Çevre ve Şehircilik Bakanı Mehmet Özhaseki, Ankara'daki bir otelde düzenlenen 'İklim Değişikliği Alanında Ortak Çabaların Desteklenmesi Projesi'nin açılışına katıldı. Basın mensuplarının 'Bütün şehir Yasası'na ilişkin sorusuna şu yanıtı verdi: 'Eski yönetim modelimiz içerisinde herkesin bildiği gibi büyükşehir birkaç taneydi. Daha sonra bu o günkü ismiyle 'Pergel Yasası' gibi bir yasayla, yani büyükşehirlerin nüfusuna göre 30 kilometre, 50 kilometre gibi sınırlarla büyütülmüştü. En sonunda da İzmit ve İstanbul'da denenen 'Bütün şehir Yasası' diye adlandırılan bir yasayla 30 büyük şehre ulaşmış olduk.

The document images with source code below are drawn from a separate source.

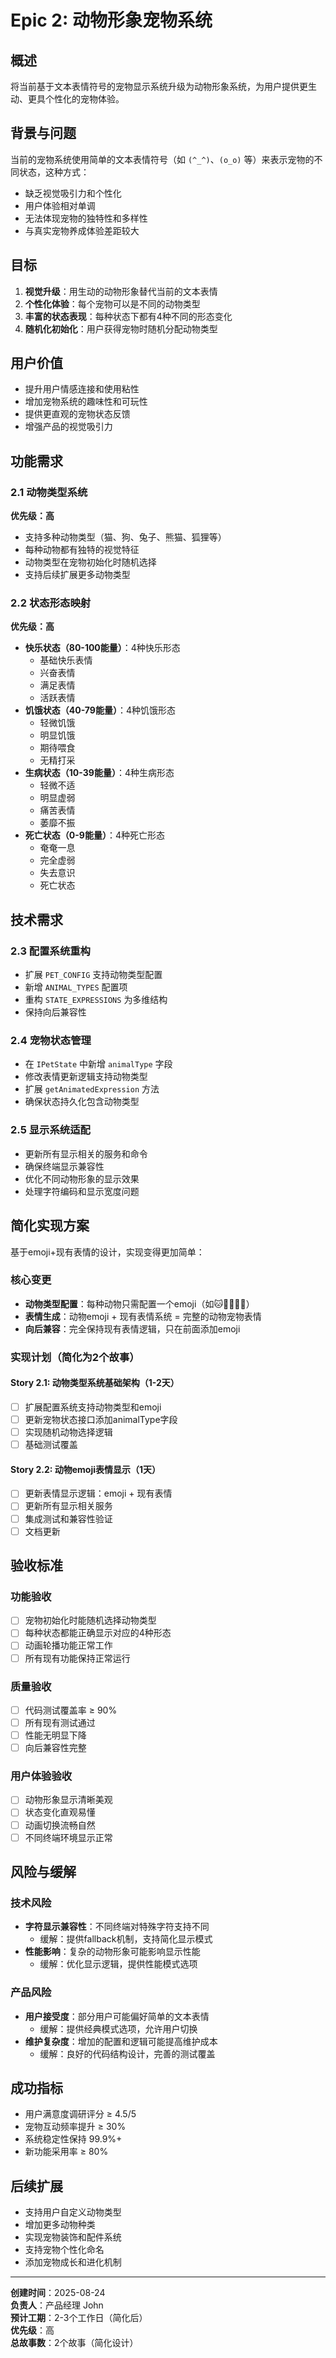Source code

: # Epic 2: 动物形象宠物系统

## 概述
将当前基于文本表情符号的宠物显示系统升级为动物形象系统，为用户提供更生动、更具个性化的宠物体验。

## 背景与问题
当前的宠物系统使用简单的文本表情符号（如 `(^_^)`、`(o_o)` 等）来表示宠物的不同状态，这种方式：
- 缺乏视觉吸引力和个性化
- 用户体验相对单调
- 无法体现宠物的独特性和多样性
- 与真实宠物养成体验差距较大

## 目标
1. **视觉升级**：用生动的动物形象替代当前的文本表情
2. **个性化体验**：每个宠物可以是不同的动物类型
3. **丰富的状态表现**：每种状态下都有4种不同的形态变化
4. **随机化初始化**：用户获得宠物时随机分配动物类型

## 用户价值
- 提升用户情感连接和使用粘性
- 增加宠物系统的趣味性和可玩性
- 提供更直观的宠物状态反馈
- 增强产品的视觉吸引力

## 功能需求

### 2.1 动物类型系统
**优先级：高**
- 支持多种动物类型（猫、狗、兔子、熊猫、狐狸等）
- 每种动物都有独特的视觉特征
- 动物类型在宠物初始化时随机选择
- 支持后续扩展更多动物类型

### 2.2 状态形态映射
**优先级：高**
- **快乐状态（80-100能量）**：4种快乐形态
  - 基础快乐表情
  - 兴奋表情
  - 满足表情
  - 活跃表情
- **饥饿状态（40-79能量）**：4种饥饿形态
  - 轻微饥饿
  - 明显饥饿
  - 期待喂食
  - 无精打采
- **生病状态（10-39能量）**：4种生病形态
  - 轻微不适
  - 明显虚弱
  - 痛苦表情
  - 萎靡不振
- **死亡状态（0-9能量）**：4种死亡形态
  - 奄奄一息
  - 完全虚弱
  - 失去意识
  - 死亡状态

## 技术需求

### 2.3 配置系统重构
- 扩展 `PET_CONFIG` 支持动物类型配置
- 新增 `ANIMAL_TYPES` 配置项
- 重构 `STATE_EXPRESSIONS` 为多维结构
- 保持向后兼容性

### 2.4 宠物状态管理
- 在 `IPetState` 中新增 `animalType` 字段
- 修改表情更新逻辑支持动物类型
- 扩展 `getAnimatedExpression` 方法
- 确保状态持久化包含动物类型

### 2.5 显示系统适配
- 更新所有显示相关的服务和命令
- 确保终端显示兼容性
- 优化不同动物形象的显示效果
- 处理字符编码和显示宽度问题

## 简化实现方案

基于emoji+现有表情的设计，实现变得更加简单：

### 核心变更
- **动物类型配置**：每种动物只需配置一个emoji（如🐱🐶🐰🐼🦊）
- **表情生成**：动物emoji + 现有表情系统 = 完整的动物宠物表情
- **向后兼容**：完全保持现有表情逻辑，只在前面添加emoji

### 实现计划（简化为2个故事）

#### Story 2.1: 动物类型系统基础架构（1-2天）
- [ ] 扩展配置系统支持动物类型和emoji
- [ ] 更新宠物状态接口添加animalType字段
- [ ] 实现随机动物选择逻辑
- [ ] 基础测试覆盖

#### Story 2.2: 动物emoji表情显示（1天）
- [ ] 更新表情显示逻辑：emoji + 现有表情
- [ ] 更新所有显示相关服务
- [ ] 集成测试和兼容性验证
- [ ] 文档更新

## 验收标准

### 功能验收
- [ ] 宠物初始化时能随机选择动物类型
- [ ] 每种状态都能正确显示对应的4种形态
- [ ] 动画轮播功能正常工作
- [ ] 所有现有功能保持正常运行

### 质量验收
- [ ] 代码测试覆盖率 ≥ 90%
- [ ] 所有现有测试通过
- [ ] 性能无明显下降
- [ ] 向后兼容性完整

### 用户体验验收
- [ ] 动物形象显示清晰美观
- [ ] 状态变化直观易懂
- [ ] 动画切换流畅自然
- [ ] 不同终端环境显示正常

## 风险与缓解

### 技术风险
- **字符显示兼容性**：不同终端对特殊字符支持不同
  - 缓解：提供fallback机制，支持简化显示模式
- **性能影响**：复杂的动物形象可能影响显示性能
  - 缓解：优化显示逻辑，提供性能模式选项

### 产品风险
- **用户接受度**：部分用户可能偏好简单的文本表情
  - 缓解：提供经典模式选项，允许用户切换
- **维护复杂度**：增加的配置和逻辑可能提高维护成本
  - 缓解：良好的代码结构设计，完善的测试覆盖

## 成功指标
- 用户满意度调研评分 ≥ 4.5/5
- 宠物互动频率提升 ≥ 30%
- 系统稳定性保持 99.9%+
- 新功能采用率 ≥ 80%

## 后续扩展
- 支持用户自定义动物类型
- 增加更多动物种类
- 实现宠物装饰和配件系统
- 支持宠物个性化命名
- 添加宠物成长和进化机制

---
**创建时间**：2025-08-24  
**负责人**：产品经理 John  
**预计工期**：2-3个工作日（简化后）  
**优先级**：高  
**总故事数**：2个故事（简化设计）
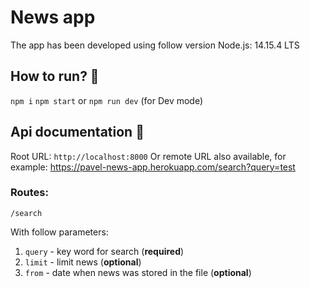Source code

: # News app
The app has been developed using follow version Node.js: 14.15.4 LTS
## How to run? 🚀
`npm i`
`npm start` or `npm run dev` (for Dev mode)
## Api documentation 📜
Root URL: `http://localhost:8000`
Or remote URL also available, for example: https://pavel-news-app.herokuapp.com/search?query=test

### Routes:
`/search`

With follow parameters:
1. `query` - key word for search (**required**)
2. `limit` - limit news (**optional**)
3. `from` - date when news was stored in the file (**optional**)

Birkaç sene geçti aradan ve uygulamaları hep birlikte gördük, faydalarını, zararlarını hep birlikte hissettik. Şikayetleri de değerlendirdik. Neticesinde geldiğimiz noktada bu fikrin doğru olduğunu, şehirlerde bir bütün olarak hareket etmenin, gerek büyükşehir merkez ilçe belediyelerin, gerekse de çevredeki ilçe belediyelerin ve beldelerin hep birlikte ortak bir planlama, ortak bir altyapı, üst yapı planlamasıyla hareket edilmesinin doğru olduğu kanaati hepimizde oluştu.
Bu manada 30 büyükşehirde uygulanan Bütün şehir Yasası, Cumhurbaşkanımızın da işaret ettiği gibi biraz daha yaygınlaştırılacak. Birçok şehir daha buna katılacak. Ancak burada şunu da söylemeliyiz, ufak tefek de şikayetler alıyoruz. Bunların giderileceği bir yasa hazırlıyoruz. İnşallah Meclisin çalışma sistematiği içerisinde bunu getireceğiz. Orada uzun uzadıya tartışacağız bu konuyu ve geliştireceğiz. Bütün şehirler hazır olmayabilir. Etap etap geçmekte fayda var. Herhalde nüfus kriteri ile biraz daha şehirlerin geliştirilmesi daha akılcı gözüküyor.'
MECLİS'TE TARTIŞILACAK
Kriterlerin belli olup olmadığına ilişkin Bakan Özhaseki, 'Kriterler çalışılıyor, yasa üzerinde görüşmeler yapıyoruz, hazırlıyoruz. Bakanlar Kuruluna sunulacak, sonra Cumhurbaşkanımıza arz edilecek, en son Meclise gelip tartışmaya açık hale gelecek' ifadelerini kullandı.
CUMHURBAŞKANI ERDOĞAN SİNYALİ VERMİŞTİ
Cumhurbaşkanı Recep Tayyip Erdoğan, 2017'nin başında mevcut mevzuattan kaynaklı, il belediyeleri ile merkez ilçe belediyeleri arasında hizmet sunumunda yaşanan sıkıntıların giderilmesi için çalışma yapılması talimatını vermişti.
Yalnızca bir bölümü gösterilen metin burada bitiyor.